I had to go away after I wrote that, I’ve had twenty minutes on the Glenmorangie to give me the courage to write this, thank God Scarl is at Mum’s, and please forgive any subsequent spelling mistakes. Yep, it was down to me that Ellen died, I was always screpulus (sod spellchecker) about unloading at the far side of the yard, where we unloaded today, but that morning . . . God, I was saving time, cutting corners. We had the stone lorry pull up at the entrance so they could just swing the stone off and go. Ellen got out of the car and she didn’t know the lorry was unloading and she walked underneath and the cradle slipped and I tried to resssussitate her but she had a head injury. Oh God, Winter, it was horrible. Then I started stammering and they thought I must have a brain tumour or something. I had scans and tests and then they dicided it was caused by the accident. It would go in time. But I couldn’t take time, Scarl needed somebody, she was there, in the car and she saw her mother die . . . And I lost my relationship too, someting that was importnt to me, becaus I had Scarl to take on.
My fault.

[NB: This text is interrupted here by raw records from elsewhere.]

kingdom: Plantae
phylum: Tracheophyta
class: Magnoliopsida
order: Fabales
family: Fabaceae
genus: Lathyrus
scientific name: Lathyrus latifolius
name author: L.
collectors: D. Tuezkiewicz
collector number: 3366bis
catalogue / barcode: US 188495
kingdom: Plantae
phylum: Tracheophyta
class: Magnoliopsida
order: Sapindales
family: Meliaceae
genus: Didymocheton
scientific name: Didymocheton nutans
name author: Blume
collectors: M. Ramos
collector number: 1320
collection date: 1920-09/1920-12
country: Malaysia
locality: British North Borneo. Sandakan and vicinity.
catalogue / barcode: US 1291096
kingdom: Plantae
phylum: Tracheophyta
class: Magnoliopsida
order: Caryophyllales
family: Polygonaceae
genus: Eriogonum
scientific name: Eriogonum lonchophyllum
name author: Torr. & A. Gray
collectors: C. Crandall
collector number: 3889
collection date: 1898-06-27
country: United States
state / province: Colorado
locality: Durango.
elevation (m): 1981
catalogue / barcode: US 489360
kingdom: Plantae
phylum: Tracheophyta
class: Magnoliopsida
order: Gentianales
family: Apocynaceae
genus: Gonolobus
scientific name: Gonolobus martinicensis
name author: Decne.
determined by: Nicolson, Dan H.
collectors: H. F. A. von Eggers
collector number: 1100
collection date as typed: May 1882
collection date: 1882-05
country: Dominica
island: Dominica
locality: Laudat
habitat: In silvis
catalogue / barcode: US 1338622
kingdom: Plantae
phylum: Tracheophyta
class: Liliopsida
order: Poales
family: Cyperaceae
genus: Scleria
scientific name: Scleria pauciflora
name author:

Corse it was. I kind of threw myself into being Scarl’s carer. She and Ell lived hre from when she was bron, y’see, an I got custody cos of Mum being a bit . . . she just coulndt cope. And they’ll only let me adopt Scarl if I dont put a foot wrong. And I got so woried that they woud take Scarl away if I didint put all my atention into her that I broke off my relationshp, so as not to look like I wasnt taking it serously. Hurt her. Hurt me. Was stupid, but now I cant go back . . .
Wish I new why I have this urge to spil everything out to you. Lonliness, maybe, it gets so quiet here at night when I’m on my own with nobdy to talk to, and you seem so sweet and so understanding, its like my fingers get a life of their own wen I start writing these emails.
Sorry. Ampissed now. Better go to bede.
Al x
Chapter Seven
Daniel Bekener @EditorDanB
Going Out of Office for a few days. Stuff to sort out, guys, bear with me.